The AI will replace you and take your job…really?

I have been following the tech news that companies are laying off to invest in AI. Also, that people are worried about their job because the AI will replace them. Do they even understand what they are saying?

A while back I listened to an executive combine the words “machine learning” and “agile” a few dozen times about the future of a company. “With machine learning and agile we will make a better world.”

What happened to blockchain? A few years ago, everyone was saying that blockchain was the future. Then that NFTs were the future and people were paying thousands of dollars to own an NFT. I also remember when they came up with the word IoT and that this was the future.

I also remember about Google Glass and that it would be the future. I’ve never met anyone that owned one. What happened to the Metaverse and that this was the future?

But we are serious now. The AI got here and it will come for our jobs. And if you are an employer, then I guess that’s just an excuse to layoff people. Because they want to invest in AI.

Define “invest in AI”. Do you mean buy a ChatGPT license? The AI is not going to command itself. Or do you mean hire engineers to build AI products. And by AI products I mean LLMs. But most companies aren’t like OpenAI or Google with their army of PhDs from the top computer science schools. So how are these companies planning to build AI products? I wonder if they mean to invest in machine learning, but let’s call it AI, because from a corporate point of view it sounds cooler, they need the buzzword. But in a way you don’t need to come up with new machine learning algorithms. Perhaps build something on top of what AWS/GCP/Azure ML modules already have. Or do they mean to automate something? But for that you don’t need AI. Although, with Copilot you can ask it to write some automations in Power Automate, but you still need to correct it when it messes up. You don’t need to be a PhD to do that work though.

Or are these companies planning to create GPTs inside ChatGPT? You don’t need to be a ML engineer or PhD data scientist to make one.
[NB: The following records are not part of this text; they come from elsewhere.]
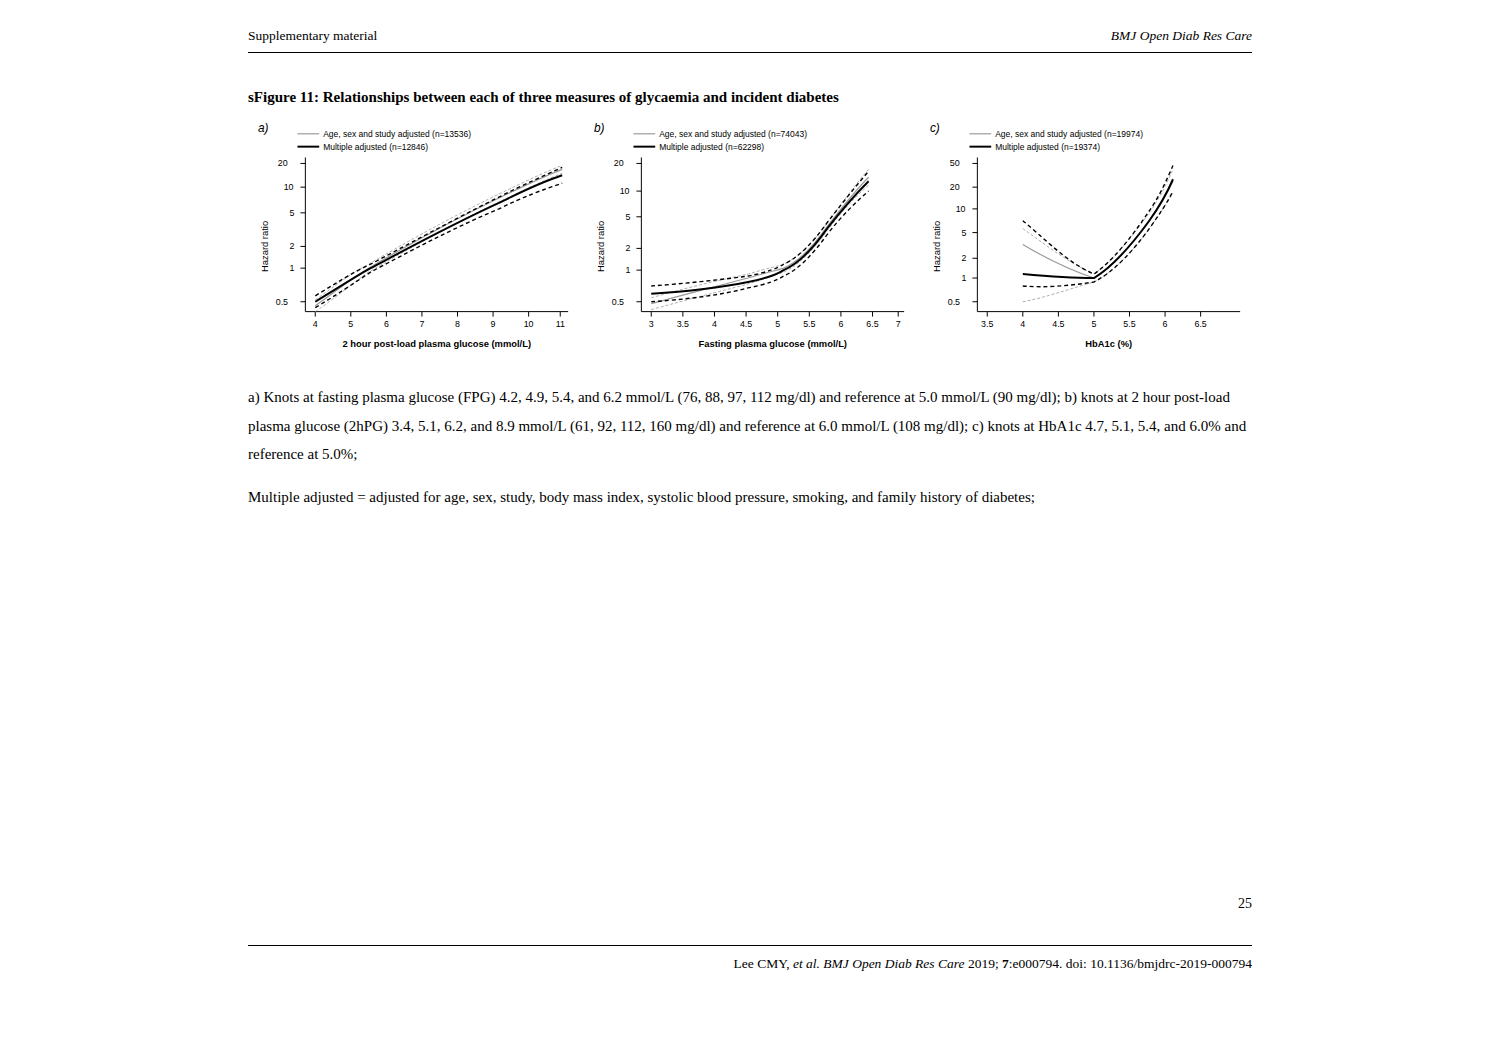Supplementary material
BMJ Open Diab Res Care
sFigure 11: Relationships between each of three measures of glycaemia and incident diabetes
a) Age, sex and study adjusted (n=13536) Multiple adjusted (n=12846) 20 10 5 2 1 0.5 Hazard ratio 4 5 6 7 8 9 10 11 2 hour post-load plasma glucose (mmol/L)
b) Age, sex and study adjusted (n=74043) Multiple adjusted (n=62298) 20 10 5 2 1 0.5 Hazard ratio 3 3.5 4 4.5 5 5.5 6 6.5 7 Fasting plasma glucose (mmol/L)
c) Age, sex and study adjusted (n=19974) Multiple adjusted (n=19374) 50 20 10 5 2 1 0.5 Hazard ratio 3.5 4 4.5 5 5.5 6 6.5 HbA1c (%)
a) Knots at fasting plasma glucose (FPG) 4.2, 4.9, 5.4, and 6.2 mmol/L (76, 88, 97, 112 mg/dl) and reference at 5.0 mmol/L (90 mg/dl); b) knots at 2 hour post-load plasma glucose (2hPG) 3.4, 5.1, 6.2, and 8.9 mmol/L (61, 92, 112, 160 mg/dl) and reference at 6.0 mmol/L (108 mg/dl); c) knots at HbA1c 4.7, 5.1, 5.4, and 6.0% and reference at 5.0%;
Multiple adjusted = adjusted for age, sex, study, body mass index, systolic blood pressure, smoking, and family history of diabetes;
25
Lee CMY, et al. BMJ Open Diab Res Care 2019; 7:e000794. doi: 10.1136/bmjdrc-2019-000794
Oh I need a plumber. Can the AI be a plumber? Or can the AI get up on my roof, cause I need something fixed there. What about my taxes. Even if an AI could do my taxes, do I want to give this information to an AI? Are they a CPA? Can AI talk to the humans to get the requirements for a report? But even if it generates an output, what would the (non-tech) humans do with this answer?

The AI will replace a game designer. But the AI was confused when I asked questions about C# and Unity. It could answer the questions separately, but had a hard time understanding integrations, since they could not read all the code and configurations of my environment. Also I wouldn’t feel comfortable giving an AI access to my whole computer.

The AI will replace accounting. I guess it could. I don’t know much about accounting, but if you mean that accountants take data, apply accounting concepts, and generate an output using software. I suppose an AI could do that. But do you want it to? Is that safe? Does it meet compliance? Don’t you have to completely change the world of accounting to let an AI take over?

This is similar to believing that autonomous vehicles will replace anytime soon what we currently have. Every few years I hear about an autonomous flying taxi company. Even Sebastian Thrun, who created the Google autonomous vehicle, and then a flying taxi startup that went bankrupt, could not figure that out. Probably they would need to change airspace as we know it. The same with the drone delivery pizza. Is the FAA going to let a bunch of drones fly all over?

Uber was onto something. They changed the business model of the taxi industry. Then they were investing heavily in AI (autonomous cars) until it killed a pedestrian. I was reading the news that last year the test driver was sentenced for it, and it said the National Transportation Safety Board concluded the crash was avoidable if the test driver had been alert to monitor the car’s performance.

What does this tell us about AI? When it screws up, it screws up bad. It needs a human so that the AI does not misbehave. In the case of Uber, if the AI needs a test driver all the time, then why not let that person drive? So what’s the point of having the AI in the first place. With LLMs, ChatGPT and co, you can’t just believe everything the computer will say. Trust and verify. Currently they are just a tool to help.

Whenever I hear or read about “AI is the future”, I take it with a grain of salt, the same as everytime they said in the past that something else was the future.